■ Texte à lire ■
C’est dans son bureau situé dans les locaux du Commissariat du 1er Arrondissement au Plateau qu’il nous a reçu. Accompagné de ses camarades de lutte, Traoré Zanga, Commandant du « Groupement guerrier pour la dignité et la justice en Côte d’Ivoire » a dit regretter que ses éléments soient délaissés aujourd’hui. A dire vrai, il n’est pas content et il demande un minimum de reconnaissance. Interview.

Comment se fait la cohabitation entre vous et les policiers du Commissariat du 1er arrondissement ?

Traoré Zanga : Il faut dire que c’est suite à de durs combats avec les miliciens et mercenaires de Gbagbo que nous nous sommes retrouvés ici. Et, comme les policiers tardaient à reprendre le travail après l’appel du président de la République, nous avons estimé qu’il était bon d’être ici pour les rassurer. C’est étant ici que Mme la commissaire est arrivée. Depuis lors, elle fait son travail normalement. Quant à nous, nous faisons les interventions sur le terrain en cas de vols, bien sûr en collaboration avec la Police. La cohabitation se passe bien.

C’est quand vous allez céder le 1er Arrondissement à l’ensemble des policiers ?
T. Z : Lorsque tout va se stabiliser et que le président de la République va estimer que le pays est réunifié et maîtrisé, nous allons retourner dans les casernes.
Mais le président Ouattara, il y a au moins trois semaines, vous a demandé de retourner dans les casernes.

T. Z : Effectivement, il avait demandé de le faire. Et beaucoup sont rentrés dans les casernes. Mais, tout le monde ne peut pas y rentrer parce qu’il y a des velléités. Ce qui fait qu’il y a encore des check-points. En plus, certaines personnes nous demandent de rester un peu. Elles disent ne pas être assurées par la présence des autres (ex-Fds, Ndlr).

■ Données fournies ■
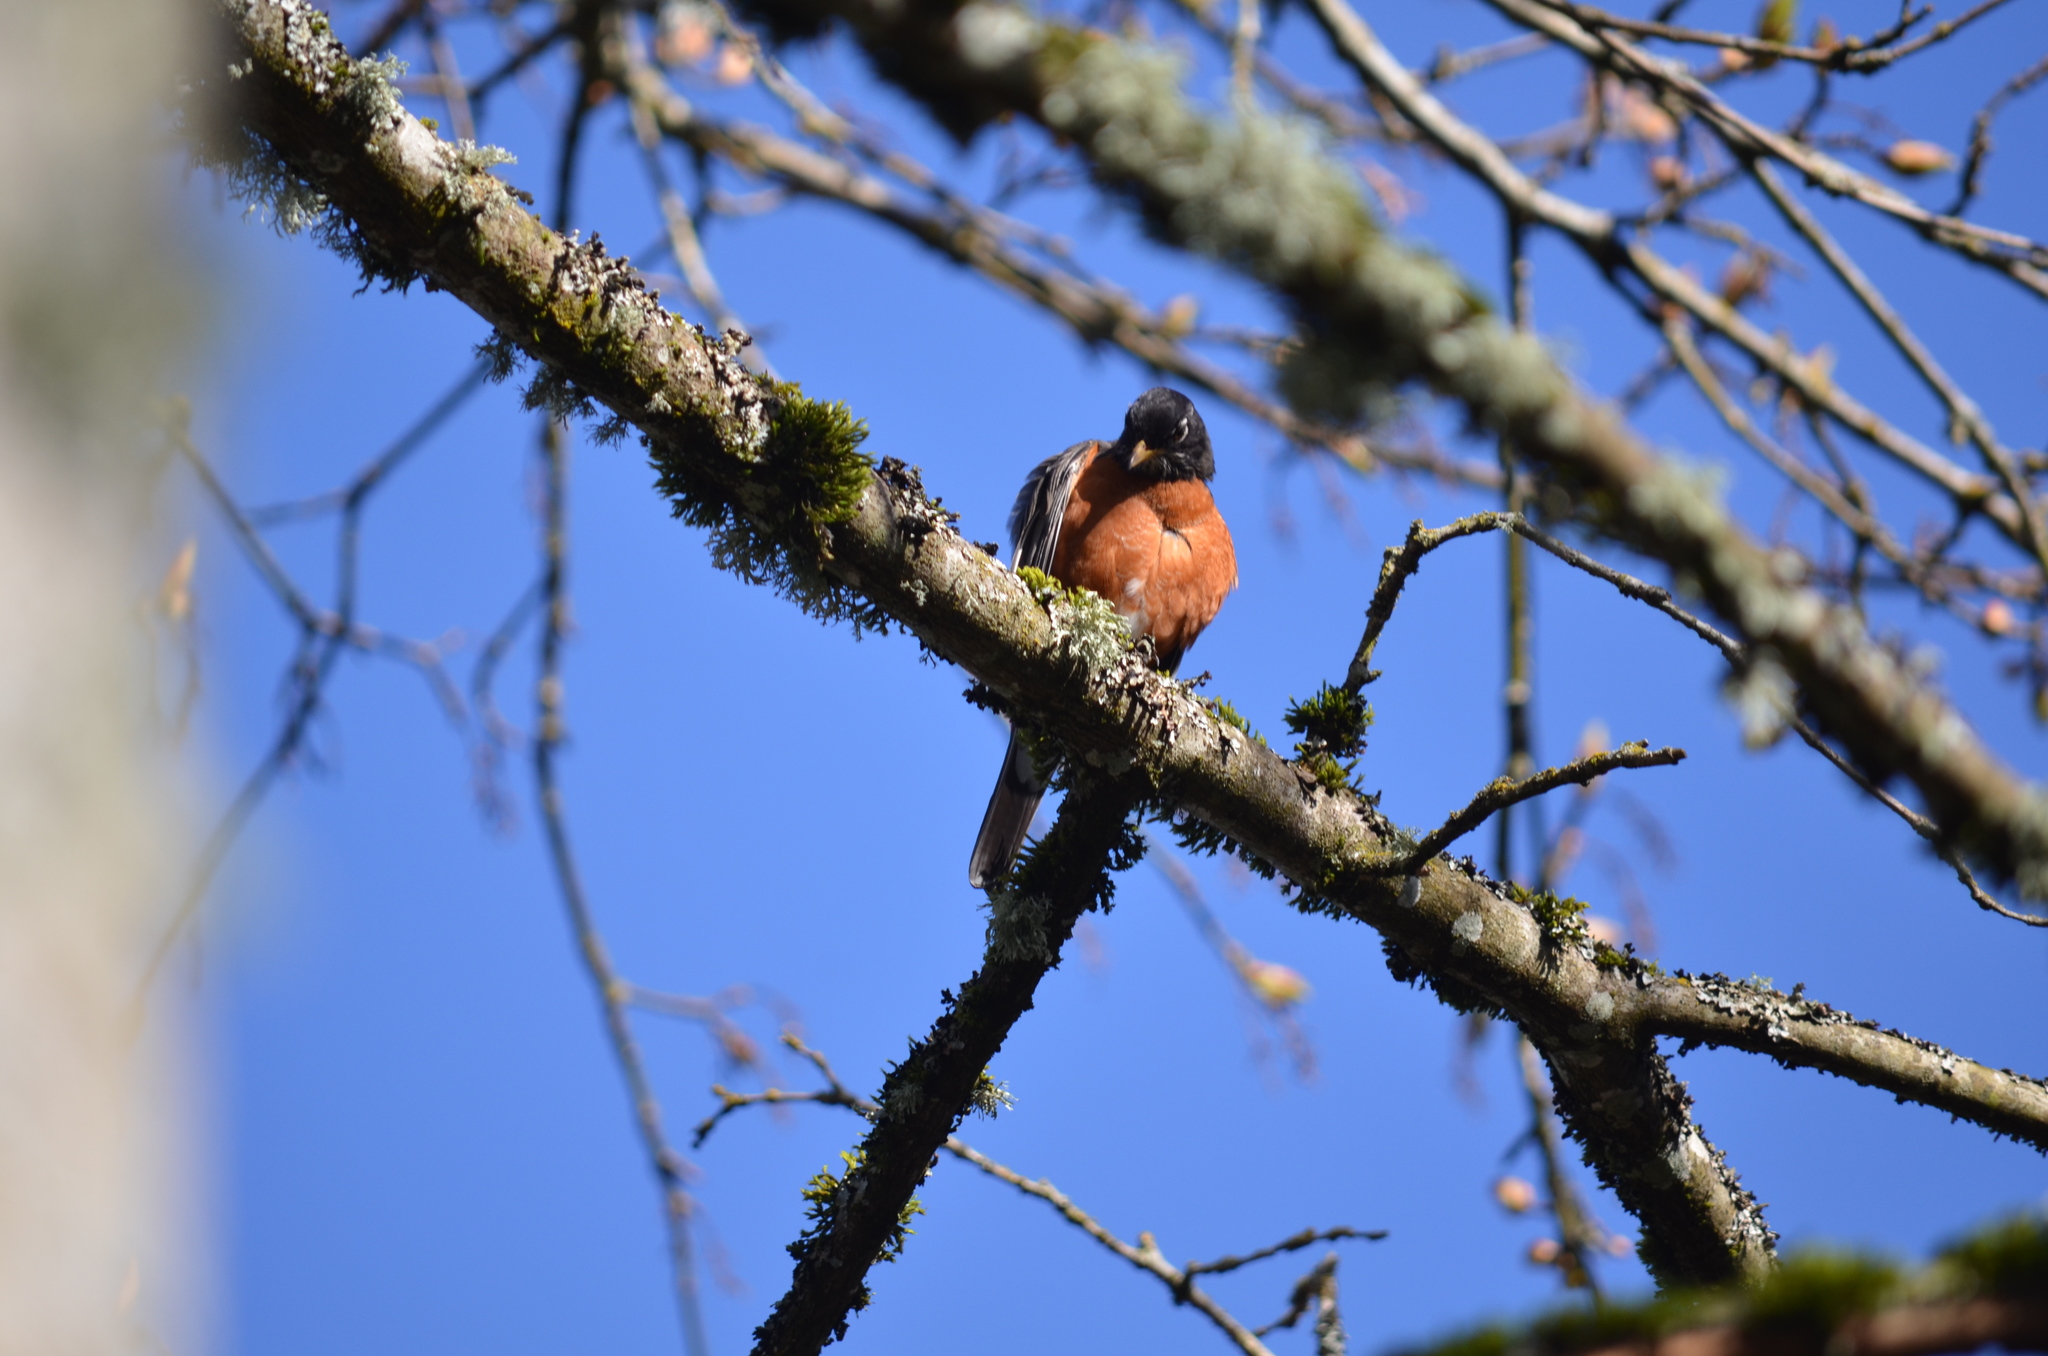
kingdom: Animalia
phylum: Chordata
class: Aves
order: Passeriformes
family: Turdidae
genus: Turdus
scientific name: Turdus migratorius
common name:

■ À faire ■
- a) Dites si chaque affirmation concorde avec l'entretien accordé par Traoré Zanga. Répondez par oui ou non, puis citez mot pour mot le passage de l'entretien qui tranche.
(i) Traoré Zanga dit que la cohabitation avec les policiers se passe mal.
(ii) Selon lui, certaines personnes demandent à ses hommes de rester encore un peu.
(iii) Il affirme qu'aucun de ses hommes n'est encore rentré dans les casernes.
- b) Écrivez la suite de l'entretien accordé par Traoré Zanga, à partir de sa dernière phrase.

■ Réponses ■
- a)
(i) Non : « La cohabitation se passe bien. »
(ii) Oui : « certaines personnes nous demandent de rester un peu. »
(iii) Non : « Et beaucoup sont rentrés dans les casernes. »

- b)
Vous dites que certaines personnes vous demandent de rester un peu, mais il y a que d’autres personnes qui se plaignent des pillages et autres exactions commmis par des éléments des Frci. N’êtes-vous pas informés ?

T. Z : Oui, nous sommes informés. Il faut reconnaître que dans tout groupe, il y a toujours des éléments incontrôlés. Nous travaillons d’arrache-pied pour que cela cesse. Il est important que les uns et les autres sachent qu’aujourd’hui, nous sommes dans un climat apaisé et qu’il faut collaborer avec tout le monde. Ce n’est plus la chasse aux sorcières. Nous passons ce message tous les jours pour que tout le monde revienne à la raison. Mais n’oublions pas que beaucoup de personnes ont subi des préjudices par la faute de voisins ou de collègues « corps habillés ». A la Pj (Police judiciaire, Ndlr) par exemple, bien que le président de la République ait lancé un appel, la reprise est difficile. Le problème, c’est que, entre eux-mêmes, ils n’ont pas été bien. Certains passaient au domicile de leurs collègues avec les escadrons de la mort pour les menacer. Aujourd’hui, on leur demande de venir, mais ils ne viennent pas.

Au 1er Arrondissement où vous êtes, est-ce que tous les policiers ont repris le travail ?
T. Z : Non. Il y a à peine 30% de l’effectif qui a repris.

Et les autres policiers, où sont-ils?

T. Z : Moi, je ne gère pas les Policiers.

Vous êtes combien d’éléments des Frci présents au 1er Arrondissement ?
T. Z : C’est une section, c’est-à-dire 25 éléments.

Comment vous vous êtes retrouvés dans ce commissariat ?

T. Z : Dans la stratégie d’attaque, depuis Abobo, un groupe devait progresser vers Williamsville et un autre vers le Plateau avec le commandant Chérif Ousmane. Donc, nous faisions partie du groupe qui devait progresser vers le Plateau. Après avoir conquis le Plateau, étant donné que le Commissariat du 1er Arrondissement est un poste stratégique, nous avons posté des éléments-là.

Vous êtes venus de Bouaké ou vous étiez à Abidjan et depuis quand avez-vous commencé votre combat?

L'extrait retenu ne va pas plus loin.